Nach UN-Angaben flohen seit Beginn des russischen Angriffskrieges bereits mehr als 3,7 Millionen Menschen aus der Ukraine ins Ausland. Allein 2,2 Millionen Flüchtlinge kamen nach Angaben des UN-Flüchtlingshilfswerks UNHCR vom Freitag in den vergangenen vier Wochen in Polen an.
US-Präsident Joe Biden traf am Freitagnachmittag zu einem zweitägigen Besuch in Polen ein. In der nahe der ukrainischen Grenze gelegenen Stadt Rzeszow traf Biden einige der insgesamt 10.500 in Polen stationierten US-Soldaten.
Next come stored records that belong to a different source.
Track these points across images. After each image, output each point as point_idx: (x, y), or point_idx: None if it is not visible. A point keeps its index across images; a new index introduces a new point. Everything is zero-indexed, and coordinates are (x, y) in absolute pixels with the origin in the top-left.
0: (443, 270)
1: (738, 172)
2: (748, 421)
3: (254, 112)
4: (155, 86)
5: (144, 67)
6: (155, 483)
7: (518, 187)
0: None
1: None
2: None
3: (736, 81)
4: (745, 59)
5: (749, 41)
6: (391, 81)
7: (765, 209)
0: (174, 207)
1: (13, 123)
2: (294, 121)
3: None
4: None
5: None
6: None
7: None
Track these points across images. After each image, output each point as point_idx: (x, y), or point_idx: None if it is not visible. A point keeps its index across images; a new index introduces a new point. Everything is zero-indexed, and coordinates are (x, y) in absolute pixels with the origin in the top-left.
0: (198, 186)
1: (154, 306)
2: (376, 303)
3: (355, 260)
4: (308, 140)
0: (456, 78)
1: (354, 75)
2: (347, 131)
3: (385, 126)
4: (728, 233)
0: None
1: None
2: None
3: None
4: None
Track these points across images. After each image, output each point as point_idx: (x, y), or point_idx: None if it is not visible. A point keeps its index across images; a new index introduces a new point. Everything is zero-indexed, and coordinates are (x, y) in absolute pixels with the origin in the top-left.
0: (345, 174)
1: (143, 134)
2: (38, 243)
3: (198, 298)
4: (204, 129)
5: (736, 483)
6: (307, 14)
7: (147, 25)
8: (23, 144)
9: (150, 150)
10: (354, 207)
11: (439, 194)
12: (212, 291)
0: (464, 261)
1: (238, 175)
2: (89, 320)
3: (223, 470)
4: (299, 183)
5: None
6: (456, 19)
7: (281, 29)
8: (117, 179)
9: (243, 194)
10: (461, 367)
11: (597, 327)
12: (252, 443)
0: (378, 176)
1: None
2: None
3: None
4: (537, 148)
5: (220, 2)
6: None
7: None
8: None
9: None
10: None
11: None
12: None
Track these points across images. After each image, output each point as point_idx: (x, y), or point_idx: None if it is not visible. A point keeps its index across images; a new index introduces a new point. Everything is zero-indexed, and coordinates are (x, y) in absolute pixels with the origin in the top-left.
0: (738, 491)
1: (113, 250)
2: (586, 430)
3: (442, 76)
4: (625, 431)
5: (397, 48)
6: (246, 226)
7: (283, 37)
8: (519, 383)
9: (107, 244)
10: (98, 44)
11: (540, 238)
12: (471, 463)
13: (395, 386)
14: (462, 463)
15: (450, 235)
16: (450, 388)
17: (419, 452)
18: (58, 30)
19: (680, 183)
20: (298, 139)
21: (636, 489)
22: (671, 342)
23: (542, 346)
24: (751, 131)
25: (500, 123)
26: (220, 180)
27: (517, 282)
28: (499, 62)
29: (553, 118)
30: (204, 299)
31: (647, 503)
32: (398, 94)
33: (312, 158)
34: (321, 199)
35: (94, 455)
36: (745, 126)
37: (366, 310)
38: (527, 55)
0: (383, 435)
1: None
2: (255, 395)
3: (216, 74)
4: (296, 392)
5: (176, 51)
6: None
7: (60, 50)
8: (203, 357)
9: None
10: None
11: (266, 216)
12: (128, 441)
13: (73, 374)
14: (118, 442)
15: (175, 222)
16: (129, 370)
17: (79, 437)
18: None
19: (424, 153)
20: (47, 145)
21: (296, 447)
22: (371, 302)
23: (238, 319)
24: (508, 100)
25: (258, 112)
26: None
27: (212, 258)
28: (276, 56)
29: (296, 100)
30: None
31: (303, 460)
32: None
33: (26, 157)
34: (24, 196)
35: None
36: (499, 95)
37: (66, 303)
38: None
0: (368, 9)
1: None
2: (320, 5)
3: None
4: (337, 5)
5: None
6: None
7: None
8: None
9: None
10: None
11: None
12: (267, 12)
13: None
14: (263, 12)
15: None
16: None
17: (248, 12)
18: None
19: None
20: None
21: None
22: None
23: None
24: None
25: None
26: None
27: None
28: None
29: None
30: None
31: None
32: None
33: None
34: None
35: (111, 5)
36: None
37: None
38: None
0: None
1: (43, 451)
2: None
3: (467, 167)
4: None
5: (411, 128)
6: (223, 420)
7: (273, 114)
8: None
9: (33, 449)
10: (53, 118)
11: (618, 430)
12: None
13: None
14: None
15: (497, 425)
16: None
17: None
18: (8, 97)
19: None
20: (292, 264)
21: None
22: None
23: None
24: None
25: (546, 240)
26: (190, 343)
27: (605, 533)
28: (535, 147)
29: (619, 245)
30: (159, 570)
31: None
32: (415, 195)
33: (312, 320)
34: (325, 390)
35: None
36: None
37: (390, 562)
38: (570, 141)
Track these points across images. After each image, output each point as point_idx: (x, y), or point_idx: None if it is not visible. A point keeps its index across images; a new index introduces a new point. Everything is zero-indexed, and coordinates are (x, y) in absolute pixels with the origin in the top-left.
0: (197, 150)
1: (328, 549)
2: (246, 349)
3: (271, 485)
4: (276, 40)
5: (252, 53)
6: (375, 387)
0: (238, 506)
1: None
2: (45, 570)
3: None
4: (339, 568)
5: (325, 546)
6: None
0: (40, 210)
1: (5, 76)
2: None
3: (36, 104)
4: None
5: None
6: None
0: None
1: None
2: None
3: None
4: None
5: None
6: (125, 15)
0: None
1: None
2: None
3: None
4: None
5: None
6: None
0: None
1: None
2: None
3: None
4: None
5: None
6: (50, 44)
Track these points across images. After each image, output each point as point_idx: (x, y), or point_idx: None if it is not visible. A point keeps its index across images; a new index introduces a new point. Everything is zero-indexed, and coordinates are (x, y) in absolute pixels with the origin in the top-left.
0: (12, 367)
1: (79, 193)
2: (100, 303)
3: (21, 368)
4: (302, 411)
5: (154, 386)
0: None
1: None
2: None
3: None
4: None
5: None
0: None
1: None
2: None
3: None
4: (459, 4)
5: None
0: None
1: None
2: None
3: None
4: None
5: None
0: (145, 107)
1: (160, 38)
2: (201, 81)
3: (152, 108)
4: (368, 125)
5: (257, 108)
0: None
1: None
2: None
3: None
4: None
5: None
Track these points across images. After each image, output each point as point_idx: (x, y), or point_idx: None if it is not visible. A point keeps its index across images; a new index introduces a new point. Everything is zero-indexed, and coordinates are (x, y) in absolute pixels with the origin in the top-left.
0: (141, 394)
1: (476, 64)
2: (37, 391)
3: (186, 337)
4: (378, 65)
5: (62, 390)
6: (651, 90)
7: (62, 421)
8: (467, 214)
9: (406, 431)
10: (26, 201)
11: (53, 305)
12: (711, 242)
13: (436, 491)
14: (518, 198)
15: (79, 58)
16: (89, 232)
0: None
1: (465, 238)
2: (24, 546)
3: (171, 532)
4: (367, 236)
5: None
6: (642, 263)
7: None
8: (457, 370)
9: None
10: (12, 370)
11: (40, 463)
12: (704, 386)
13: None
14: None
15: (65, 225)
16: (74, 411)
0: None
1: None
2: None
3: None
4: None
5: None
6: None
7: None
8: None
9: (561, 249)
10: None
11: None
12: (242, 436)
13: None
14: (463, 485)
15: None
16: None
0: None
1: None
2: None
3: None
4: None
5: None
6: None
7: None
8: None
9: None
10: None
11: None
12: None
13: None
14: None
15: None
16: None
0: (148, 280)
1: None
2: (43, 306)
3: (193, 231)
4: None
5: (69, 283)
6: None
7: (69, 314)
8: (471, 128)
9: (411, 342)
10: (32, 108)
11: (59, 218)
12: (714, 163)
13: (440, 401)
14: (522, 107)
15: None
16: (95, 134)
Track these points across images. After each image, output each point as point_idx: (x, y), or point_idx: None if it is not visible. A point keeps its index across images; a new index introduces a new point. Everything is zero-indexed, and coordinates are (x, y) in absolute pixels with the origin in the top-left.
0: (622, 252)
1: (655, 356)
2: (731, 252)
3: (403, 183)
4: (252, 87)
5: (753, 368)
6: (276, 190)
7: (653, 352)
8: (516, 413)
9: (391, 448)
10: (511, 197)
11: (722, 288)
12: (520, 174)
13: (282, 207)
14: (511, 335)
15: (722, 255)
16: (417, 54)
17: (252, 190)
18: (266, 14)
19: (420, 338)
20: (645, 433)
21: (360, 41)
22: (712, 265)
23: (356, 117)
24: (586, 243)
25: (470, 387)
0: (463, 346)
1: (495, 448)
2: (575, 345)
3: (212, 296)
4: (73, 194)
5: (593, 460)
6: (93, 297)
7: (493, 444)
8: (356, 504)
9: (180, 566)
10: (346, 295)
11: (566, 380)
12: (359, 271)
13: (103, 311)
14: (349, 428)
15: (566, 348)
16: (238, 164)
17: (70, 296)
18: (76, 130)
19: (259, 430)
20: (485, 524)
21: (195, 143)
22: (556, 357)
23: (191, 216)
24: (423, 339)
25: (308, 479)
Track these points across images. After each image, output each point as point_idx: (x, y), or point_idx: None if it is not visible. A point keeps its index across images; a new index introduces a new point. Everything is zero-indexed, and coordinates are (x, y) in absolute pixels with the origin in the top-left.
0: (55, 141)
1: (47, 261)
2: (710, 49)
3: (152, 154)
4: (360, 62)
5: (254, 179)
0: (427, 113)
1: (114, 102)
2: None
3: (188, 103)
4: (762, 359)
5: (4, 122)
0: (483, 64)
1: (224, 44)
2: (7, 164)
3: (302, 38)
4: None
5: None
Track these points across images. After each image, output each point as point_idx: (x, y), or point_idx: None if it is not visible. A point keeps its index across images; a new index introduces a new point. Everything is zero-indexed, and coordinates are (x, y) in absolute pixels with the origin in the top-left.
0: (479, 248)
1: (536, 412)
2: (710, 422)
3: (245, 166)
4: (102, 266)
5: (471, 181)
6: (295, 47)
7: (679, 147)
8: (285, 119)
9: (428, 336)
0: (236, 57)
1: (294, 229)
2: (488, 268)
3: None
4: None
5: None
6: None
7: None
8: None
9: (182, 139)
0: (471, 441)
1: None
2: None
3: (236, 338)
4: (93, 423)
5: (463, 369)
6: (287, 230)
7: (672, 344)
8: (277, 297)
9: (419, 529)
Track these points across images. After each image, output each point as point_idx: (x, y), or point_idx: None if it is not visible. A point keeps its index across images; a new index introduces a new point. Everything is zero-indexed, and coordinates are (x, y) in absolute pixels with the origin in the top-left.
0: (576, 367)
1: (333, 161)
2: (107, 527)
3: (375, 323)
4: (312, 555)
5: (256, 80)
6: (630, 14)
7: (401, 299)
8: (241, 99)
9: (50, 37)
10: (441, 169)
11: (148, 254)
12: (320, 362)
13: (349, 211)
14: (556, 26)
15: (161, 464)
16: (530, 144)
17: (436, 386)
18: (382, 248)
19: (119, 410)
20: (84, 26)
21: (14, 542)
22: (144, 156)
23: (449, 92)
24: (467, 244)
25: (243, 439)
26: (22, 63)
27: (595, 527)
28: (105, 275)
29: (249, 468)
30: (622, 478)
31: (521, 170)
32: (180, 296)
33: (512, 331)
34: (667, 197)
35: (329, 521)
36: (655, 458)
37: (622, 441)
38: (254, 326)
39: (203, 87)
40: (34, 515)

Am Samstag will Biden in Polen mit seinem polnischen Kollegen Andrzej Duda über "die humanitäre und menschenrechtliche Krise" in der Ukraine sprechen und mögliche Reaktionen erörtern.
Bidens Besuch in Polen folgt auf den Nato-Sondergipfel am Donnerstag in Brüssel, bei dem das Militärbündnis angesichts des Ukraine-Krieges eine weitere Verstärkung seiner Ostflanke beschlossen hatte.
Biden hatte Russland am Donnerstag erneut eindringlich vor einem Einsatz von Chemiewaffen in der Ukraine gewarnt und mit einer "Antwort" der Nato gedroht. Der US-Präsident schloss allerdings in den vergangenen Wochen wiederholt ein direktes Eingreifen in den Ukraine-Krieg aus.